The UN General Assembly is upon us, and discussions will focus squarely on ratifying the Sustainable Development Goals. However, another document should be front and center in the minds of global leaders as they descend upon Manhattan this September: the Universal Declaration of Human Rights.
The truth is this: we will only achieve the development goals we share as a global community if we ensure the dignity and security of every human life. In other words, we can't achieve the SDGs unless we recommit to the Universal Declaration.
The Universal Declaration of Human Rights was established in 1948 to prevent a repeat of the atrocities experienced during the two world wars. Its goal was simple: define on paper the basic rights and freedoms that should be afforded to all members of the human family.
But since its ratification 67 years ago, many of the Declaration's principles seem to have faded from view. Nation-states around the world continue to grapple with a number of humanitarian issues. The historical challenges that drove leaders to establish the Universal Declaration back then are alive in the contemporary tragedies we face today.
Just look at the headlines.
More than half of Syria's population is either displaced across borders or searching for safety within their own, war-torn country. Europe is engrossed in a migrant crisis that is full-fledged and rapidly growing. Meanwhile, the Rohingya face a human trafficking and humanitarian emergency in and around their home in Myanmar.
That is to say nothing of the chronic injustice and violence that goes unreported each day, in places like the Western Sahara, Ukraine, and cities across the United States.
The 30 articles included in the Universal Declaration of Human Rights are as relevant today as they were in 1948. In fact, they are essential building blocks of the SDG ratification process the UN is about to undertake.
Consider Article 13 of the Universal Declaration. It says that "everyone has the right to freedom of movement and residence within the borders of each state." However, the UN High Commissioner for Refugees reports that, at the end of 2014, there was a record 60 million people displaced from their homes by war, conflict, or persecution.

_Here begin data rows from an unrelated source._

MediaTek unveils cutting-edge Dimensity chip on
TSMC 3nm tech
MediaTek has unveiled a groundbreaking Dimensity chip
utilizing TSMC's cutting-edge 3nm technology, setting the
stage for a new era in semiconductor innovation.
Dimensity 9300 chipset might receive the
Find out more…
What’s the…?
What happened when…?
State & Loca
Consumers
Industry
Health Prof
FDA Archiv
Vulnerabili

38 million of them were displaced within their own country.
The SDGs raise a number of laudable ideals and aspirations. But how can we achieve any of them with so many people on the run, in danger, and far from home? How, in other words, can we achieve the SDGs without also achieving Article 13 of the Universal Declaration?
Or Article 14?
Article 14 of the Universal Declaration says "everyone has the right to seek and to enjoy in other countries asylum from persecution." But in the same report mentioned above, the UN High Commissioner for Refugees tells us that, at the end of 2014, 20 million of the world's displaced people were refugees - individuals who had fled their home country due to fear of persecution or violence.

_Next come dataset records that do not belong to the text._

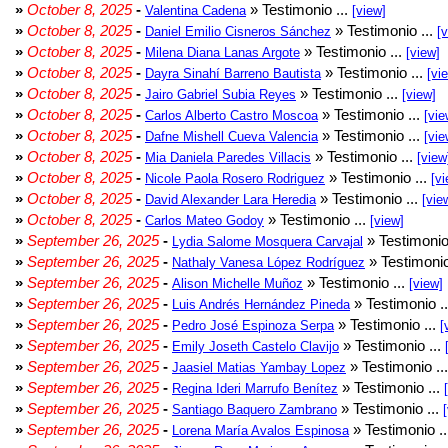
»
October 8, 2025
-
» Testimonio ...
Valentina Cadena
[view]
»
October 8, 2025
-
» Testimonio ...
Daniel Emilio Cisneros Sánchez
[
»
October 8, 2025
-
» Testimonio ...
Milena Diana Lanas Argote
[view]
»
October 8, 2025
-
» Testimonio ...
Dayra Sinahí Barreno Bautista
[vi
»
October 8, 2025
-
» Testimonio ...
Jairo Gabriel Subia Reyes
[view]
»
October 8, 2025
-
» Testimonio ...
Carlos Alberto Castro Moscoa
[vie
»
October 8, 2025
-
» Testimonio ...
Dafne Mishell Cueva Valencia
[vie
»
October 8, 2025
-
» Testimonio ...
Mia Daniela Paredes Villacis
[view
»
October 8, 2025
-
» Testimonio ...
Nicole Paola Rosero Rodriguez
[vi
»
October 8, 2025
-
» Testimonio ...
David Alexander Lara Heredia
[vie
»
October 8, 2025
-
» Testimonio ...
Carlos Mateo Godoy
[view]
»
September 26, 2025
-
» Testimonio
Lydia Salome Mosquera Carvajal
»
September 26, 2025
-
» Testimonio
Nathaly Vanesa López Rodríguez
»
September 26, 2025
-
» Testimonio ...
Alison Michelle Muñoz
[view]
»
September 26, 2025
-
» Testimonio .
Luis Andrés Hernández Pineda
»
September 26, 2025
-
» Testimonio ...
Pedro José Espinoza Serpa
[
»
September 26, 2025
-
» Testimonio ...
Emily Joseth Castelo Clavijo
»
September 26, 2025
-
» Testimonio ..
Jaasiel Matias Yambay Lopez
»
September 26, 2025
-
» Testimonio ...
Regina Ideri Marrufo Benítez
»
September 26, 2025
-
» Testimonio ...
Santiago Baquero Zambrano
»
September 26, 2025
-
» Testimonio .
Lorena María Avalos Espinosa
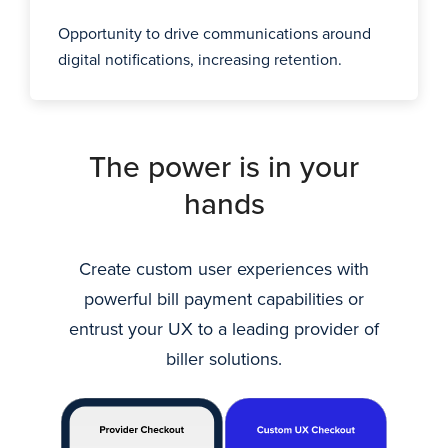
Opportunity to drive communications around
digital notifications, increasing retention.
The power is in your
hands
Create custom user experiences with
powerful bill payment capabilities or
entrust your UX to a leading provider of
biller solutions.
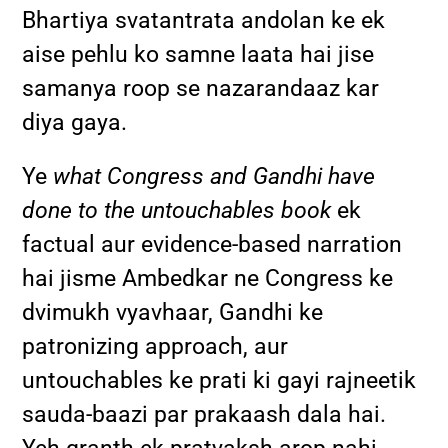
Bhartiya svatantrata andolan ke ek
aise pehlu ko samne laata hai jise
samanya roop se nazarandaaz kar
diya gaya.
Ye
what Congress and Gandhi have
done to the untouchables book
ek
factual aur evidence-based narration
hai jisme Ambedkar ne Congress ke
dvimukh vyavhaar, Gandhi ke
patronizing approach, aur
untouchables ke prati ki gayi rajneetik
sauda-baazi par prakaash dala hai.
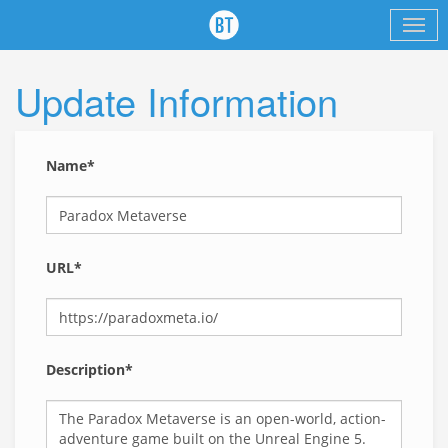
Update Information
Name*
URL*
Description*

Half of these refugees - ten million - were children.
Unfortunately, on the plight of refugees, the SDGs are, despite their best intentions, silent. How can we achieve our shared development goals when 20 million and rising of our fellow humans are barred from living peacefully in their own home country? Who will shelter and care for the burdened families and the wounded children if leaders at the highest table of power will not make commitments directly related to their struggle?
The list of unaddressed issues goes on.
Consider Article 15 of the Declaration of Human Rights, which addresses another humanitarian crisis straight from the headlines: that of Myanmar's Rohingya people.

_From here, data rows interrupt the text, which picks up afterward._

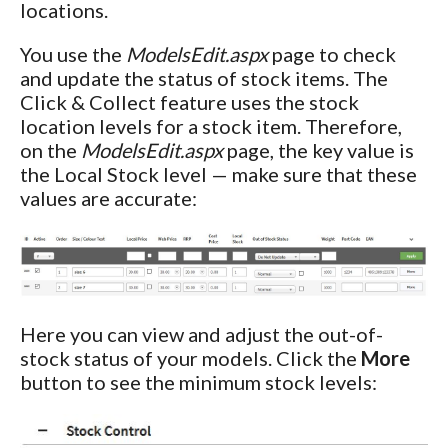
locations.
You use the
ModelsEdit.aspx
page to check
and update the status of stock items. The
Click & Collect feature uses the stock
location levels for a stock item. Therefore,
on the
ModelsEdit.aspx
page, the key value is
the Local Stock level — make sure that these
values are accurate:
Here you can view and adjust the out-of-
stock status of your models. Click the
More
button to see the minimum stock levels:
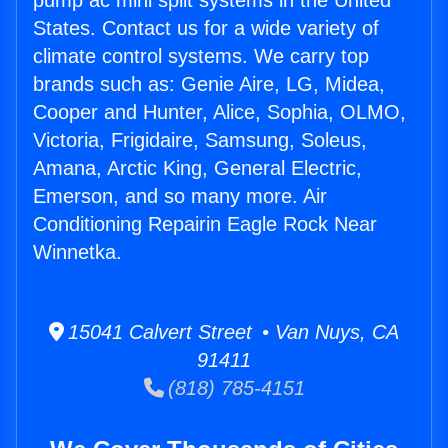
pump ac mini split systems in the United
States. Contact us for a wide variety of
climate control systems. We carry top
brands such as: Genie Aire, LG, Midea,
Cooper and Hunter, Alice, Sophia, OLMO,
Victoria, Frigidaire, Samsung, Soleus,
Amana, Arctic King, General Electric,
Emerson, and so many more. Air
Conditioning Repairin Eagle Rock Near
Winnetka.
15041 Calvert Street • Van Nuys, CA
91411
(818) 785-4151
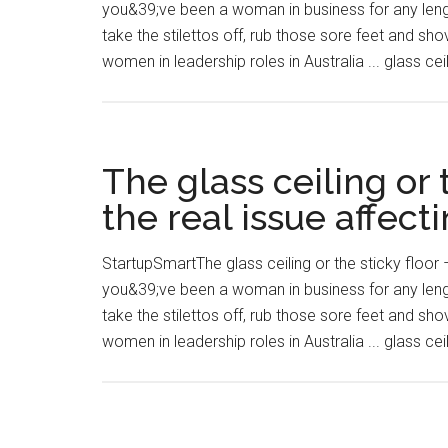
you&39;ve been a woman in business for any length
take the stilettos off, rub those sore feet and s
women in leadership roles in Australia ... glass cei
The glass ceiling or 
the real issue affect
StartupSmartThe glass ceiling or the sticky floor –
you&39;ve been a woman in business for any length
take the stilettos off, rub those sore feet and s
women in leadership roles in Australia ... glass cei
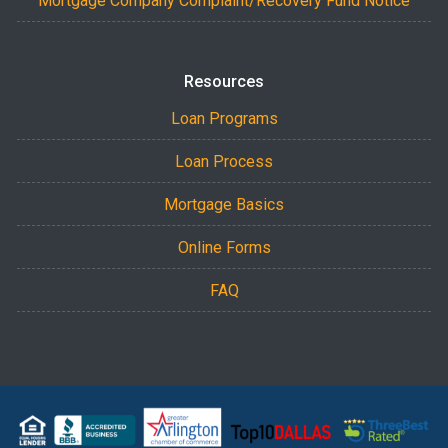
Mortgage Company Complaint/Recovery Fund Notice
Resources
Loan Programs
Loan Process
Mortgage Basics
Online Forms
FAQ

Article 15 of the Declaration states that "everyone has the right to a nationality," and that "no one shall be arbitrarily deprived of his nationality nor denied the right to change his nationality." And yet, in the Rohingya, an entire people have been denied basic rights of citizenship for decades, forced to live without basic healthcare, education, or employment. They have time and again risked everything - including life and livelihood - to find a better existence in countries that do not welcome them. The Rohingya are, in essence, a stateless people.
SDG 16 calls for the promotion of just, peaceful, and inclusive societies. But what does it say - and, more importantly, what will it do - for people, like the Rohingya, whom are not considered part of the inclusive societies that governments commit to create? If Article 15 of the Universal Declaration remains an unenforced ideal, SDG 16 risks remaining hollow, if well-meaning, words.
As global leaders prepare for UNGA, they have an opportunity to shape the course of history. The world has made tremendous development progress in recent years, and the objectives set forth in the SDGs offer a broad and ambitious roadmap for taking those achievements to the next level. However, building the world we want - one in which all people can live with dignity, security, respect, and hope - requires something more: focusing squarely on ensuring the human rights of every person, everywhere, all the time.
My father, the late Robert F. Kennedy, once said that the principles that underpin the Universal Declaration of Human Rights "embody the collective hopes of men of good will all around the world."
He was right.
The SDGs and Universal Declaration should be a packaged deal. At UNGA, leaders will commit themselves to the former. But for that commitment to bear fruit, they must also rededicate themselves to the latter.